Your goal:
Set down the records once more, please, exactly and with the pictures left out.

Material for this exercise:

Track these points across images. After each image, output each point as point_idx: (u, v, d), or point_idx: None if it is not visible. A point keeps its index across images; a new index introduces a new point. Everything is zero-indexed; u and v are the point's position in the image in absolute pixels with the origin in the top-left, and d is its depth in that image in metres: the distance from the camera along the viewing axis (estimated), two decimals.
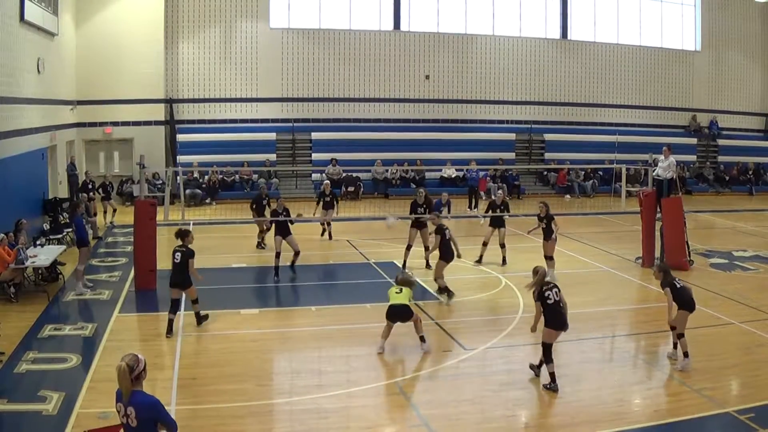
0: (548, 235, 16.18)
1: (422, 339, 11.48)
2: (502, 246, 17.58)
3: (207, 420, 8.89)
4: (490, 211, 17.99)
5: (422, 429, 8.79)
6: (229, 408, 9.24)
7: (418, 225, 17.12)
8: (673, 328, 10.80)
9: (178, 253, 12.24)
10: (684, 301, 10.67)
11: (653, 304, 14.26)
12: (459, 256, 14.73)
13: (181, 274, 12.25)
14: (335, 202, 20.79)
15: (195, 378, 10.20)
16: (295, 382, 10.50)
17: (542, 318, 10.14)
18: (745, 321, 13.06)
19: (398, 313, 11.39)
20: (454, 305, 14.19)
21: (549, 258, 16.04)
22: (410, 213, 17.23)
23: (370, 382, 10.26)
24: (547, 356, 9.97)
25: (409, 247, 16.96)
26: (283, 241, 16.20)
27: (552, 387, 9.87)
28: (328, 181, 22.49)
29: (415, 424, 8.92)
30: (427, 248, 16.64)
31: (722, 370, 10.74)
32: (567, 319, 10.10)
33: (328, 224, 21.10)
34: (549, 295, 10.00)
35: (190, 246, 12.44)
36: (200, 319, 12.65)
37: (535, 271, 10.36)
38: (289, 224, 16.43)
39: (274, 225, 16.63)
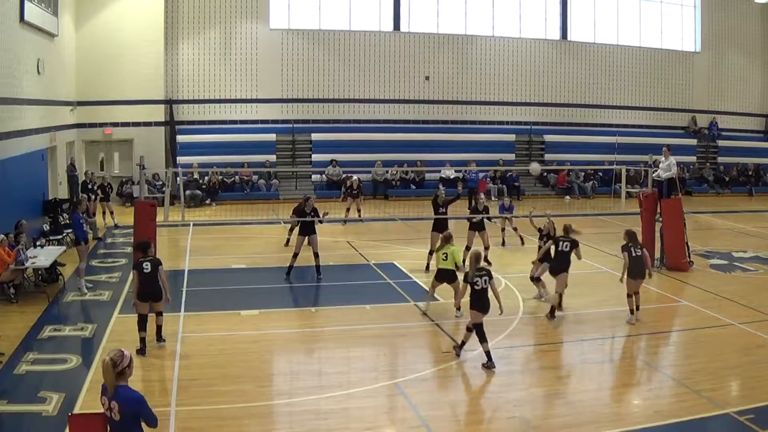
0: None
1: (458, 308, 12.95)
2: (486, 248, 17.23)
3: (207, 421, 8.89)
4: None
5: (422, 430, 8.79)
6: (228, 409, 9.24)
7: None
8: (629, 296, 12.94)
9: (147, 263, 11.30)
10: (634, 268, 12.75)
11: (653, 305, 14.26)
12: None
13: (153, 285, 11.30)
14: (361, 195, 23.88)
15: (195, 379, 10.20)
16: (295, 383, 10.50)
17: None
18: (745, 322, 13.06)
19: (446, 276, 13.08)
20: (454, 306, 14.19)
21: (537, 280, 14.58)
22: (435, 212, 17.28)
23: (369, 383, 10.26)
24: (481, 336, 10.73)
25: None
26: (306, 239, 16.18)
27: (489, 365, 10.58)
28: (356, 177, 24.61)
29: (415, 425, 8.91)
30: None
31: (722, 371, 10.74)
32: (489, 304, 10.85)
33: (358, 210, 23.60)
34: (478, 281, 10.78)
35: (156, 256, 11.67)
36: (160, 336, 11.63)
37: (470, 256, 11.43)
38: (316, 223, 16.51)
39: (300, 224, 16.60)
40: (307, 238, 16.14)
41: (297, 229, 17.05)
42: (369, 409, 9.42)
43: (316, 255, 16.21)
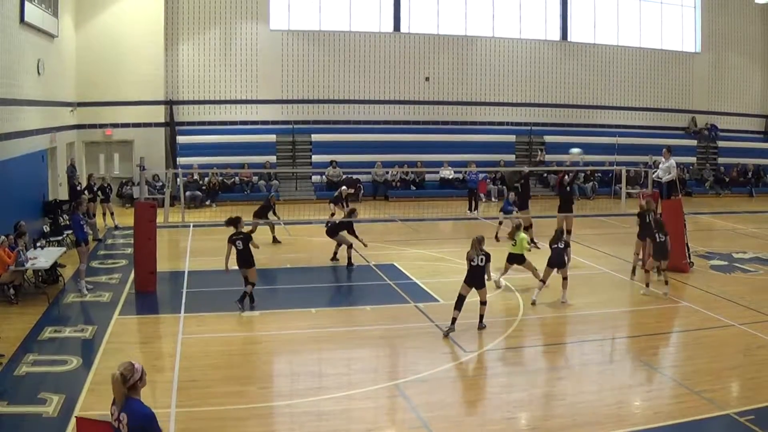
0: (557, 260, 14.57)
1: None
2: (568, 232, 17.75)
3: (207, 422, 8.89)
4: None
5: (423, 431, 8.79)
6: (229, 410, 9.23)
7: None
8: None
9: (239, 241, 13.82)
10: (658, 251, 14.96)
11: (653, 306, 14.27)
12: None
13: (244, 259, 13.85)
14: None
15: (195, 380, 10.19)
16: (296, 384, 10.50)
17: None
18: (746, 323, 13.06)
19: (515, 259, 14.93)
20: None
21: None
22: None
23: (370, 384, 10.26)
24: (457, 304, 12.18)
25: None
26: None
27: (450, 329, 12.14)
28: (345, 188, 24.41)
29: (416, 426, 8.91)
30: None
31: (722, 372, 10.75)
32: (482, 281, 12.25)
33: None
34: (474, 259, 12.10)
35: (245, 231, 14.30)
36: (251, 299, 13.95)
37: (473, 239, 12.40)
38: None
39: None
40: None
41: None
42: (369, 411, 9.42)
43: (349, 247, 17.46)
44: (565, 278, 14.56)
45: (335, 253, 17.86)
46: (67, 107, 26.09)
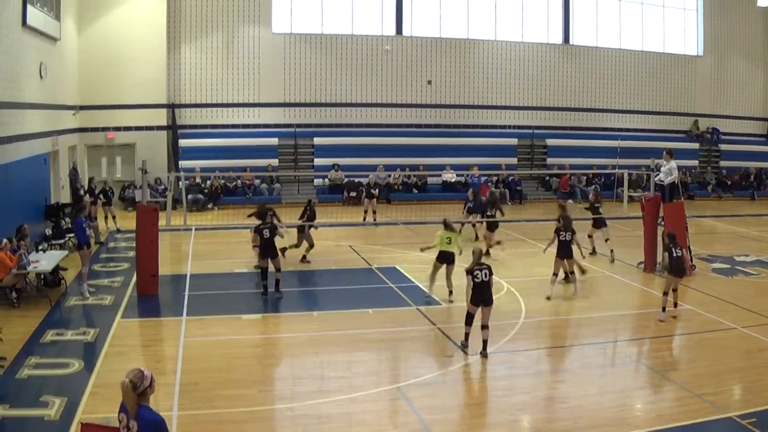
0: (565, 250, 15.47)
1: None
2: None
3: (208, 425, 8.89)
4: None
5: None
6: (230, 413, 9.23)
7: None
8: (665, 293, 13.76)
9: (266, 230, 14.71)
10: (675, 267, 13.60)
11: (655, 309, 14.24)
12: None
13: (271, 247, 14.76)
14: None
15: (197, 383, 10.19)
16: (297, 387, 10.49)
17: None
18: (747, 326, 13.05)
19: (448, 258, 14.48)
20: (456, 310, 14.20)
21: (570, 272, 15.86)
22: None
23: (371, 387, 10.25)
24: (467, 320, 11.46)
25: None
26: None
27: (464, 344, 11.49)
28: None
29: (417, 430, 8.90)
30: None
31: (724, 375, 10.74)
32: (490, 296, 11.42)
33: (374, 212, 24.55)
34: (477, 274, 11.25)
35: (273, 221, 15.17)
36: (278, 288, 14.88)
37: (473, 252, 11.91)
38: None
39: None
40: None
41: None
42: (371, 414, 9.42)
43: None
44: (572, 272, 15.46)
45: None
46: (70, 110, 26.14)
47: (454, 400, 9.89)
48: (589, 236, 19.19)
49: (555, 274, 15.02)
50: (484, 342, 11.31)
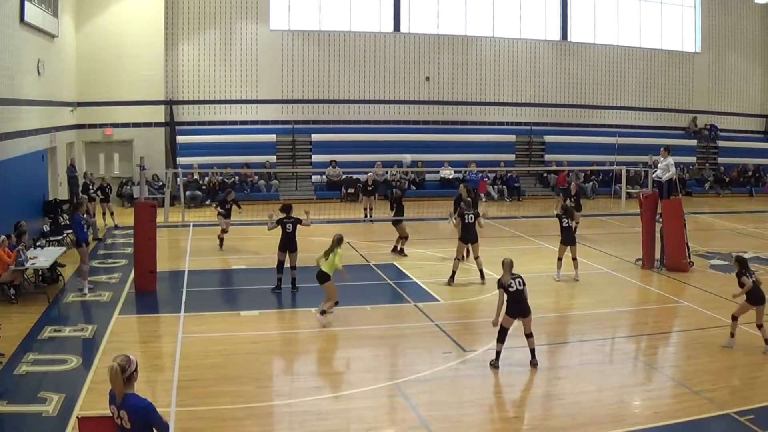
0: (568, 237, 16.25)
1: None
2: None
3: (206, 422, 8.89)
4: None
5: (422, 431, 8.78)
6: (228, 410, 9.24)
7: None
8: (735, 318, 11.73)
9: (289, 224, 14.78)
10: (755, 295, 11.39)
11: (653, 306, 14.27)
12: None
13: (291, 241, 14.79)
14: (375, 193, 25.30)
15: (195, 379, 10.19)
16: (295, 383, 10.51)
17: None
18: (745, 322, 13.00)
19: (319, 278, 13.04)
20: (454, 307, 14.22)
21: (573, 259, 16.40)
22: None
23: (370, 383, 10.26)
24: (500, 337, 10.66)
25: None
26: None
27: (494, 364, 10.66)
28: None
29: (415, 426, 8.91)
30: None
31: (722, 372, 10.75)
32: (527, 306, 10.67)
33: (370, 209, 24.75)
34: (512, 284, 10.59)
35: (292, 215, 15.01)
36: (293, 283, 14.98)
37: (503, 262, 10.93)
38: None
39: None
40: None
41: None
42: (369, 410, 9.42)
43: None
44: (575, 258, 16.13)
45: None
46: (67, 107, 26.10)
47: (452, 397, 9.90)
48: (559, 259, 16.37)
49: (560, 259, 16.15)
50: (532, 351, 10.79)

Answer box:
Track these points across images. After each image, output each point as point_idx: (u, v, d), or point_idx: None if it is not visible. A point keeps its index across images; a new index introduces a new point. Everything is zero-indexed; u and v are the point's position in the image in absolute pixels with the origin in the top-left, and d is its depth in that image in metres: the distance from the camera along the viewing axis (estimated), two decimals.
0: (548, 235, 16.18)
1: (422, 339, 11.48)
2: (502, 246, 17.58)
3: (207, 420, 8.89)
4: (490, 211, 17.99)
5: (422, 429, 8.79)
6: (229, 408, 9.24)
7: (418, 225, 17.12)
8: (673, 328, 10.80)
9: (178, 253, 12.24)
10: (684, 301, 10.67)
11: (653, 304, 14.26)
12: (459, 256, 14.73)
13: (181, 274, 12.25)
14: (335, 202, 20.79)
15: (195, 378, 10.20)
16: (295, 382, 10.50)
17: (542, 318, 10.14)
18: (745, 321, 13.06)
19: (398, 313, 11.39)
20: (454, 305, 14.19)
21: (549, 258, 16.04)
22: (410, 213, 17.23)
23: (370, 382, 10.26)
24: (547, 356, 9.97)
25: (409, 247, 16.96)
26: (283, 241, 16.20)
27: (552, 387, 9.87)
28: (328, 181, 22.49)
29: (415, 424, 8.92)
30: (427, 248, 16.64)
31: (722, 370, 10.74)
32: (567, 319, 10.10)
33: (328, 224, 21.10)
34: (549, 295, 10.00)
35: (190, 246, 12.44)
36: (200, 319, 12.65)
37: (535, 271, 10.36)
38: (289, 224, 16.43)
39: (274, 225, 16.63)
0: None
1: (458, 308, 12.95)
2: (486, 248, 17.23)
3: (207, 421, 8.89)
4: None
5: (422, 430, 8.79)
6: (228, 409, 9.24)
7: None
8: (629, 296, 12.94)
9: (147, 263, 11.30)
10: (634, 268, 12.75)
11: (653, 305, 14.26)
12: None
13: (153, 285, 11.30)
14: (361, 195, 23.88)
15: (195, 379, 10.20)
16: (295, 383, 10.50)
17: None
18: (745, 322, 13.06)
19: (446, 276, 13.08)
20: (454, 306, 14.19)
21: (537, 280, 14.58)
22: (435, 212, 17.28)
23: (369, 383, 10.26)
24: (481, 336, 10.73)
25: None
26: (306, 239, 16.18)
27: (489, 365, 10.58)
28: (356, 177, 24.61)
29: (415, 425, 8.91)
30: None
31: (722, 371, 10.74)
32: (489, 304, 10.85)
33: (358, 210, 23.60)
34: (478, 281, 10.78)
35: (156, 256, 11.67)
36: (160, 336, 11.63)
37: (470, 256, 11.43)
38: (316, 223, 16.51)
39: (300, 224, 16.60)
40: (307, 238, 16.14)
41: (297, 229, 17.05)
42: (369, 409, 9.42)
43: (316, 255, 16.21)
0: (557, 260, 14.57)
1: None
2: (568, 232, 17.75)
3: (207, 422, 8.89)
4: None
5: (423, 431, 8.79)
6: (229, 410, 9.23)
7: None
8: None
9: (239, 241, 13.82)
10: (658, 251, 14.96)
11: (653, 306, 14.27)
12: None
13: (244, 259, 13.85)
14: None
15: (195, 380, 10.19)
16: (296, 384, 10.50)
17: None
18: (746, 323, 13.06)
19: (515, 259, 14.93)
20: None
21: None
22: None
23: (370, 384, 10.26)
24: (457, 304, 12.18)
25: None
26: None
27: (450, 329, 12.14)
28: (345, 188, 24.41)
29: (416, 426, 8.91)
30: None
31: (722, 372, 10.75)
32: (482, 281, 12.25)
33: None
34: (474, 259, 12.10)
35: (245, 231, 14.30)
36: (251, 299, 13.95)
37: (473, 239, 12.40)
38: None
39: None
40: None
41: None
42: (369, 411, 9.42)
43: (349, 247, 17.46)
44: (565, 278, 14.56)
45: (335, 253, 17.86)
46: (67, 107, 26.09)
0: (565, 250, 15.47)
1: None
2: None
3: (208, 425, 8.89)
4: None
5: None
6: (230, 413, 9.23)
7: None
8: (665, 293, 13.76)
9: (266, 230, 14.71)
10: (675, 267, 13.60)
11: (655, 309, 14.24)
12: None
13: (271, 247, 14.76)
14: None
15: (197, 383, 10.19)
16: (297, 387, 10.49)
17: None
18: (747, 326, 13.05)
19: (448, 258, 14.48)
20: (456, 310, 14.20)
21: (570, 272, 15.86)
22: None
23: (371, 387, 10.25)
24: (467, 320, 11.46)
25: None
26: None
27: (464, 344, 11.49)
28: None
29: (417, 430, 8.90)
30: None
31: (724, 375, 10.74)
32: (490, 296, 11.42)
33: (374, 212, 24.55)
34: (477, 274, 11.25)
35: (273, 221, 15.17)
36: (278, 288, 14.88)
37: (473, 252, 11.91)
38: None
39: None
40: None
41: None
42: (371, 414, 9.42)
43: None
44: (572, 272, 15.46)
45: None
46: (70, 110, 26.14)
47: (454, 400, 9.89)
48: (589, 236, 19.19)
49: (555, 274, 15.02)
50: (484, 342, 11.31)
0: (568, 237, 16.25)
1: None
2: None
3: (206, 422, 8.89)
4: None
5: (422, 431, 8.78)
6: (228, 410, 9.24)
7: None
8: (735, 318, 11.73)
9: (289, 224, 14.78)
10: (755, 295, 11.39)
11: (653, 306, 14.27)
12: None
13: (291, 241, 14.79)
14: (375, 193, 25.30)
15: (195, 379, 10.19)
16: (295, 383, 10.51)
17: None
18: (745, 322, 13.00)
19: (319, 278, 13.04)
20: (454, 307, 14.22)
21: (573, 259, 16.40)
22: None
23: (370, 383, 10.26)
24: (500, 337, 10.66)
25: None
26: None
27: (494, 364, 10.66)
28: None
29: (415, 426, 8.91)
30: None
31: (722, 372, 10.75)
32: (527, 306, 10.67)
33: (370, 209, 24.75)
34: (512, 284, 10.59)
35: (292, 215, 15.01)
36: (293, 283, 14.98)
37: (503, 262, 10.93)
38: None
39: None
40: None
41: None
42: (369, 410, 9.42)
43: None
44: (575, 258, 16.13)
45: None
46: (67, 107, 26.10)
47: (452, 397, 9.90)
48: (559, 259, 16.37)
49: (560, 259, 16.15)
50: (532, 351, 10.79)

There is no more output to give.